Shamila Nair-Bedouelle, assistant director-general for natural sciences at UNESCO, has built an international career as a research scientist and has profound experience in managing international programs. Before joining UNESCO, she headed the United Nations Environment Program's OzonAction Branch from 2012.
The COVID-19 pandemic has demonstrated an increasing need to make scientific data and information more accessible across the world and China has been an active contributor to answering that need, an UN official said.

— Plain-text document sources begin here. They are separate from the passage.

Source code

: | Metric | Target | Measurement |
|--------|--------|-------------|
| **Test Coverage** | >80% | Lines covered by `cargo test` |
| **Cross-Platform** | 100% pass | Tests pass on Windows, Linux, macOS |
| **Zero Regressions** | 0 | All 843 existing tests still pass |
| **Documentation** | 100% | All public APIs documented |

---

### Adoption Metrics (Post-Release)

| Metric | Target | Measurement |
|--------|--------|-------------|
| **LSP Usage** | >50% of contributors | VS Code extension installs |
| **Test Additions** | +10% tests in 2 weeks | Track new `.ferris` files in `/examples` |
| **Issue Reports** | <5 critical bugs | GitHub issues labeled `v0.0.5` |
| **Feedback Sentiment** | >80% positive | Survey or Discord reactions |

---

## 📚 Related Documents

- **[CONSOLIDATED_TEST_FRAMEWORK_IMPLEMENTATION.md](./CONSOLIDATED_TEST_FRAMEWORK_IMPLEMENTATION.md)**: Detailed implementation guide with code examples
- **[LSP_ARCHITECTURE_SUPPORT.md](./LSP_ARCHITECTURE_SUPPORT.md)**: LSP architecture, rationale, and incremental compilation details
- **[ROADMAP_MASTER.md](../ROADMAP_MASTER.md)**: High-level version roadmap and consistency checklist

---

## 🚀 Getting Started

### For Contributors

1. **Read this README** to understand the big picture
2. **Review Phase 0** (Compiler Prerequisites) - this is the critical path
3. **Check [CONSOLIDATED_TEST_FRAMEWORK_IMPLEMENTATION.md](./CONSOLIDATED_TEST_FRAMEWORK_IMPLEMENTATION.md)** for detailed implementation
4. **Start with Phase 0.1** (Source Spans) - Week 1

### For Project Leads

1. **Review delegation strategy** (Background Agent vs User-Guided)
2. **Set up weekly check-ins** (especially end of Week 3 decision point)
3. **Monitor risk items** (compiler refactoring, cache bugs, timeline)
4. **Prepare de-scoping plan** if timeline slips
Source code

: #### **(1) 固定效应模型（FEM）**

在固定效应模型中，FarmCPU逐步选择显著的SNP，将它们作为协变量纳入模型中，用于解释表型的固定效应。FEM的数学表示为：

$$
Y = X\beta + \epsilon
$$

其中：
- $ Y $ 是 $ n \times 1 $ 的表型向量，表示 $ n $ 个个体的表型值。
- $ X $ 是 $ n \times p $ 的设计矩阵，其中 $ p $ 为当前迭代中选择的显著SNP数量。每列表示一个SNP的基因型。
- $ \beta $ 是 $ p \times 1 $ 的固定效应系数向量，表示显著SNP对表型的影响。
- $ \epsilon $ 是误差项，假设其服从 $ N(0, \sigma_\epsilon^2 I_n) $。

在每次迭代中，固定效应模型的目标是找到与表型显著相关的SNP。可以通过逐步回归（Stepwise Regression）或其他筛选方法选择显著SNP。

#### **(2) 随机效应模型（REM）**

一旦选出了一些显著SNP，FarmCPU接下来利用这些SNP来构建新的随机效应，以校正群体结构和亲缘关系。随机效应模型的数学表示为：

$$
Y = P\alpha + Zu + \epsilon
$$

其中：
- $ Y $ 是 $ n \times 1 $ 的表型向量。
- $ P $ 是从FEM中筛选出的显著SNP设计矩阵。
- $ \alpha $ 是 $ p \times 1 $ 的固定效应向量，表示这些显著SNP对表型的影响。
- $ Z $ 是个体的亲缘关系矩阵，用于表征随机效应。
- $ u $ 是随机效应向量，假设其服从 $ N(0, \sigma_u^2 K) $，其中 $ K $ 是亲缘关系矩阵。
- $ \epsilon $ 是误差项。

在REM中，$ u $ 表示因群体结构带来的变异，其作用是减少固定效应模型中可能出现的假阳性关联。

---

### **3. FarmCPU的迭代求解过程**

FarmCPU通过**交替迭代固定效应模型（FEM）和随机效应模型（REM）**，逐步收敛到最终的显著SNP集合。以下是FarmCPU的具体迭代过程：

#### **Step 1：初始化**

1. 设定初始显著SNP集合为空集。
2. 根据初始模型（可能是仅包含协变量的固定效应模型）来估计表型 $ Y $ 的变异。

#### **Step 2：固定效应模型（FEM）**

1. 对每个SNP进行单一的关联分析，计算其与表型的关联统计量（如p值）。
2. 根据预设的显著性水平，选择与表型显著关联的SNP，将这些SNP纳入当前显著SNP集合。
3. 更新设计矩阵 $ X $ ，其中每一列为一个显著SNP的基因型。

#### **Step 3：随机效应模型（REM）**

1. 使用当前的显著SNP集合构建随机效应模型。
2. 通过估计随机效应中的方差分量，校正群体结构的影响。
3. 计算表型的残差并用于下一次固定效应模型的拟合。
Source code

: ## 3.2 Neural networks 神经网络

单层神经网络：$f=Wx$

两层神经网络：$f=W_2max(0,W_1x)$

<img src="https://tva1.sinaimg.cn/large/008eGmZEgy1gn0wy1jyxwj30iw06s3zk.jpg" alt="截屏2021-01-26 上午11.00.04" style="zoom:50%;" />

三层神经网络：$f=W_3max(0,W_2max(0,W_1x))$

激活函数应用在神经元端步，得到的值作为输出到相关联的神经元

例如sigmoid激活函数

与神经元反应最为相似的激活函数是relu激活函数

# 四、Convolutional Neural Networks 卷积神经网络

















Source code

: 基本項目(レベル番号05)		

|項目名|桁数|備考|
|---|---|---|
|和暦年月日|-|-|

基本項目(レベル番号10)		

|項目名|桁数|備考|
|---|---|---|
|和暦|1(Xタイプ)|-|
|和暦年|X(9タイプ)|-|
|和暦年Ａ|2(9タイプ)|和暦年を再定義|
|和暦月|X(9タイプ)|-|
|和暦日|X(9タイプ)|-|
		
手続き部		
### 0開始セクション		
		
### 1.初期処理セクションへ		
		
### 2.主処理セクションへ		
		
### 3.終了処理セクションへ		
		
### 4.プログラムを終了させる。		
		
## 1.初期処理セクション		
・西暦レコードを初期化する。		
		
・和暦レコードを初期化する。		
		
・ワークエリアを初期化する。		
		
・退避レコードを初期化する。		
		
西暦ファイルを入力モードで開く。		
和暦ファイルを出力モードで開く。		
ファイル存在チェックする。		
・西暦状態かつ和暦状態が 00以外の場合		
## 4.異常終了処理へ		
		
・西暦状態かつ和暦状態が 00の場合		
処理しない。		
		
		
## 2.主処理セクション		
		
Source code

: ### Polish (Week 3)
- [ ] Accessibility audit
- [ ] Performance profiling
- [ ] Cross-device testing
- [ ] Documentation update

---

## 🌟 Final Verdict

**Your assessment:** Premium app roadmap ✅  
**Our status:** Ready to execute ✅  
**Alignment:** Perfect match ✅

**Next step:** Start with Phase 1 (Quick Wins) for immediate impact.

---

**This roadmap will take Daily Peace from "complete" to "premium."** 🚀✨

Shamila Nair-Bedouelle told the Vision China event on Sunday that the COVID-19 crisis had shown a "unique and productive" international solidarity among scientists across the globe, who had been exchanging scientific and technological data beyond country borders. Nair-Bedouelle said Chinese scientists sequenced the genome of the novel coronavirus very early and posted it online in a bid to promote open science and scientific collaboration around the world.
The sequencing by the Chinese scientists was "extremely important" because it enabled scientists in Germany and other countries to develop a screening test "which could be used by the World Health Organization and help many governments to screen for this particular pandemic", she added.
Nair-Bedouelle said UNESCO especially welcomed the open science coronavirus platform set up by Chinese scientists and looked forward to working with them to continue the sharing of scientific and technological data.
"The initiative is really in the spirit of making science more accessible, more connected to societal needs and promoting equal opportunities for people and scientists across the world," she said, adding that the creation and transfer of scientific knowledge is critical to building and sustaining social and economic welfare in the global economy.
Nair-Bedouelle stressed the importance of scientific collaboration and sharing scientific data and information around the world as it not only helped management of the COVID-19 crisis but also preparations for future unknown global threats.
She said there's an increasing number of problems today that call for international scientific collaboration, including the COVID-19 pandemic.
"Achieving the sustainable development goals for a prosperous and peaceful world will require access to scientific information between the peoples and the nations of the world," Nair-Bedouelle said. "But it will also require a fundamental change in the relationships between scientists."